Bruna cortó el móvil con un manotazo. Tendría que ir a ver a Lizard aunque no le hiciera ninguna gracia: su licencia de detective siempre dependía de lo bien que se llevara con la policía. Saltó a la acera por encima de la barandilla de la cinta rodante y se puso a buscar un taxi. Era sábado, hacía un día precioso y la avenida de Reina Victoria, con su arbolado parquecillo central, estaba llena de niños. Eran niños ricos que paseaban a sus robots de peluche con formas animales: tigres, lobos, pequeños dinosaurios. Una nena incluso revoloteaba a dos palmos del suelo con un reactor de juguete atado a la espalda, pese al precio prohibitivo con que se penaba ese derroche de combustible y el consiguiente exceso de contaminación. Con lo que costaba una hora de vuelo de esa cría, un humano adulto podría pagarse dos años de aire limpio. Bruna estaba acostumbrada a sobrellevar las injusticias de la vida, sobre todo cuando no las sufría en carne propia, pero ese día se sentía especialmente irascible y la visión de la niña aumentó su malhumor. Se recostó en el taxi y cerró los ojos, intentando relajarse. Le seguía doliendo la cabeza y no había desayunado. Cuando llegó a la sede de la Policía Judicial, media hora más tarde, empezaba a sentirse verdaderamente hambrienta.
– Hola, Husky. Veinte minutos de retraso.
Paul Lizard llevaba una sudadera rosa. ¡Una sudadera rosa! Debía de ser su idea de la ropa informal del fin de semana.
– Tengo hambre -dijo la rep como saludo.
– ¿Sí? Pues yo también. Espera.
Conectó con la cantina del edificio y pidió pizzas, salchichas con sabor a pollo, huevos fritos, panecillos calientes, fruta, queso con pipas tostadas y mucho café.
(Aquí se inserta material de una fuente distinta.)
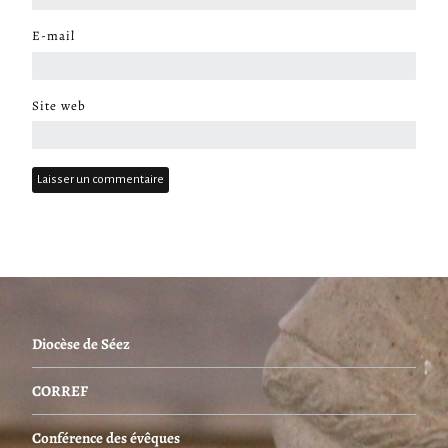
E-mail
*
Site web
Diocèse de Séez
CORREF
Conférence des évêques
– Nos lo traerán a la sala de pruebas. Ven conmigo.
Entraron en la sala, que estaba vacía, y se sentaron en torno a la gran mesa holográfica. Paul ordenó a las luces que se atenuaran. Al otro lado del tablero, iluminado tan sólo por un lechoso resplandor que provenía de la mesa, el rostro del hombre parecía de piedra.
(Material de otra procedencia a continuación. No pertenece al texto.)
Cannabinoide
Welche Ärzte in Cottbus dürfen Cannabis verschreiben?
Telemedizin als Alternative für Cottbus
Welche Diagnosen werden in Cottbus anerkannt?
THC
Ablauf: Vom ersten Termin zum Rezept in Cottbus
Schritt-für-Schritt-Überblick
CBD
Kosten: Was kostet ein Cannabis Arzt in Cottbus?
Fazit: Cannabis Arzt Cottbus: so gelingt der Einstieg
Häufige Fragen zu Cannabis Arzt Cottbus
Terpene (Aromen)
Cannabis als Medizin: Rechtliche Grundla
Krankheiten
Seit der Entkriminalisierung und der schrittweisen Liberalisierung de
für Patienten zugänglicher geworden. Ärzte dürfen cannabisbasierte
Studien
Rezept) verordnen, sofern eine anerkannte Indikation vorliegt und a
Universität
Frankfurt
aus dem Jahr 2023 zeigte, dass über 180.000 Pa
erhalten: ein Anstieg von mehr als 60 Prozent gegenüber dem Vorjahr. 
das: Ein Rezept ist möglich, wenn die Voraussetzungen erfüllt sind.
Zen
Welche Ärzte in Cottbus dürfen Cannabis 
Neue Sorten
– Escucha, Husky… vamos a jugar a un juego. El juego de la colaboración y el intercambio. Tú me cuentas algo y yo te cuento algo. Por turnos. Y sin engañar.
Eso no te lo crees ni tú, pensó Bruna; y luego también pensó que ella tenía pocas cosas que contar. Pocas fichas que jugar.
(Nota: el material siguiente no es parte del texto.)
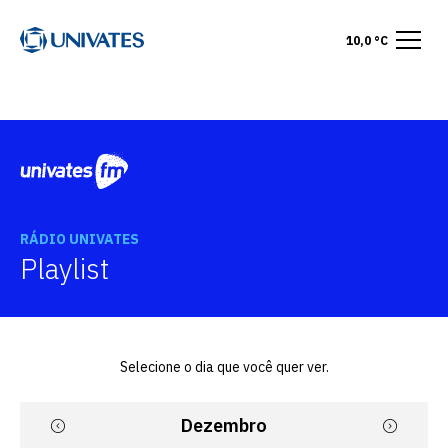
10,0 °C
RÁDIO UNIVATES
Playlist
Selecione o dia que você quer ver.
Dezembro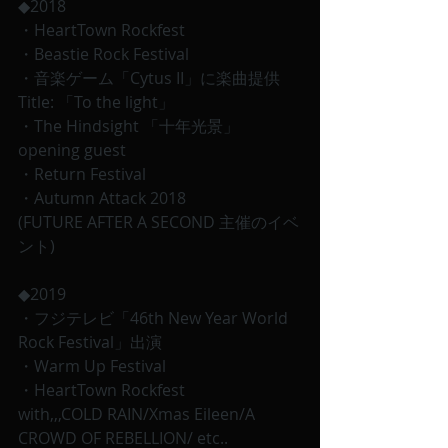
◆2018
・HeartTown Rockfest
・Beastie Rock Festival 
・音楽ゲーム「Cytus II」に楽曲提供
Title: 「To the light」
・The Hindsight 「十年光景」 
opening guest
・Return Festival 
・Autumn Attack 2018
(FUTURE AFTER A SECOND 主催のイベ
ント)
◆2019
・フジテレビ「46th New Year World 
Rock Festival」出演
・Warm Up Festival 
・HeartTown Rockfest
with,,,COLD RAIN/Xmas Eileen/A 
CROWD OF REBELLION/ etc..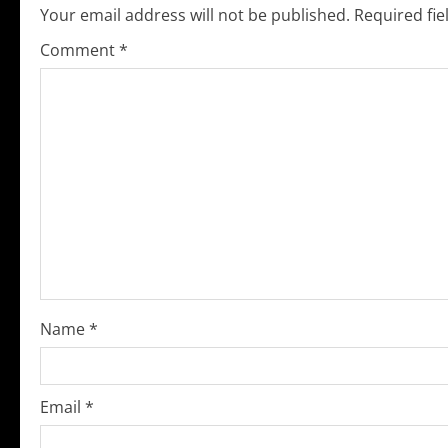
Your email address will not be published.
Required fi
n
Comment
*
u
e
R
e
a
d
i
Name
*
n
g
Email
*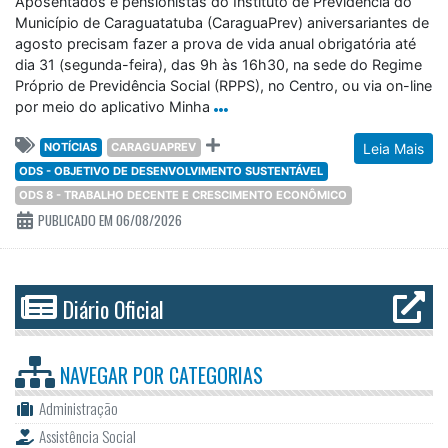
Aposentados e pensionistas do Instituto de Previdência do
Município de Caraguatatuba (CaraguaPrev) aniversariantes de
agosto precisam fazer a prova de vida anual obrigatória até
dia 31 (segunda-feira), das 9h às 16h30, na sede do Regime
Próprio de Previdência Social (RPPS), no Centro, ou via on-line
por meio do aplicativo Minha
NOTÍCIAS
CARAGUAPREV
Leia Mais
ODS - OBJETIVO DE DESENVOLVIMENTO SUSTENTÁVEL
ODS 8 - TRABALHO DECENTE E CRESCIMENTO ECONÔMICO
PUBLICADO EM 06/08/2026
Diário Oficial
NAVEGAR POR
CATEGORIAS
Administração
Assistência Social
– ¿Ah, sí, Lizard? Pues yo quiero que me expliques por qué nadie habla de las memorias adulteradas. Y qué es lo que contienen esas memorias.
El hombre sonrió. Una bonita sonrisa. Un gesto inesperadamente encantador que, por un instante, pareció convertirle en otra persona. Más joven. Menos peligrosa.
– Te toca empezar a ti, naturalmente. Dime, ¿cómo crees que ha muerto tu clienta?
Bruna frunció el ceño.
– Obviamente la asesinaron. Es decir, le implantaron la memoria adulterada contra su voluntad.
– ¿Cómo estás tan segura de que no lo hizo de modo voluntario?
– No me parecía una mujer que se drogara. Y además conocía lo de las memas letales, no se habría arriesgado. Sobre todo después de haber sido amenazada.
– Ah, sí. Lo de la famosa bola que apareció en su despacho. ¿Y qué había en esa bola?
– ¿No lo sabes? -se sorprendió Bruna-. ¿No te la han proporcionado en el MRR?
– Habib dice que no la tiene. Que la tienes tú.
– Se la devolví ayer con un mensajero.
– Pues acabo de hablar con él y no le ha llegado. El robot ha debido de desaparecer misteriosamente por el camino. Pero tú analizaste el mensaje…
Bruna reflexionó un instante. ¿La bola se había perdido? Todo era bastante extraño.
– Eh, un momento, Lizard. Para un poco. Ahora te toca a ti darme información.
Paul asintió.
– Muy bien. Mira a estas personas…
Sobre el tablero empezaron a formarse las imágenes holográficas de tres individuos. Para ser exactos, de tres cadáveres. Un hombre con un agujero en la frente perfectamente redondo y limpio, seguramente un disparo de láser. Otro varón con el cuello cortado y lleno de sangre. Y una mujer con media cara volada, tal vez por una bala explosiva convencional o por un disparo de plasma. Bruna dio un pequeño respingo: el medio rostro que le quedaba a la víctima le era vagamente familiar. Sí, esa oreja fuera de lugar era inconfundible.
– ¿Los conoces? -preguntó el policía.
– Sólo a la última. Creo que es una traficante de drogas de los Nuevos Ministerios. Le compré una mema hace tres días.
– ¿Y qué hiciste con ella? ¿La has usado?
– ¿Quiénes son los otros?
– Todos traficantes ilegales. Camellos conocidos. Alguien se ha puesto a asesinarlos. ¿Será para vengarse por las memorias letales?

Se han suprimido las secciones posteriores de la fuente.